Scientific Notation Standard Form

Scientific notation is a method to write very large or very small numbers in a more manageable form. The standard form of scientific notation requires expressing numbers as a product of two parts: a coefficient and a power of ten. The coefficient must be a number greater than or equal to 1 and less than 10, and it is followed by \( \times 10 \) raised to an exponent. For example, the number 3125 is written as \( 3.125 \times 10^3 \) in scientific notation.

To convert a number to scientific notation, one must first move the decimal point to create a new number from 1 up to 10; so, if we convert a small number like \( 0.00032 \) to scientific notation, we move the decimal four places to the right which gives us 3.2, and because we moved the decimal to the right, we use a negative exponent resulting in \( 3.2 \times 10^{-4} \).
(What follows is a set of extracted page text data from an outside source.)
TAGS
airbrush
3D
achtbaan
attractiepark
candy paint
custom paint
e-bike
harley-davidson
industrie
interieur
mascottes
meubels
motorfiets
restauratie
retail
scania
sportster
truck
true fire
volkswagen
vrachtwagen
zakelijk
Conversely, if we move the decimal point to the left for very big numbers, the exponent will be positive.

Mathematical Operations with Exponents

When performing mathematical operations with exponents, there are key rules that help to simplify calculations. For multiplication, when you multiply two exponents with the same base, you add the exponents. If we take the expression \( (10^5)(10^4)(10^{-4})/(10^{-2}) \), the exponent rules allow us to combine the bases by adding and subtracting their exponents, leading to \( 10^7 \) as the simplified form.

When dividing with exponents, as mentioned earlier, you subtract the exponent of the divisor from the exponent of the dividend, like in the expression \( 4.32 \times 10^{-5} / 432 \), turning into \( 1 \times 10^{-7} \). In addition to multiplication and division, raising a power to another power requires you to multiply the exponents, and taking the root is similar to raising to a fractional exponent. This set of rules is vital for performing mathematical operations efficiently within scientific notation and beyond.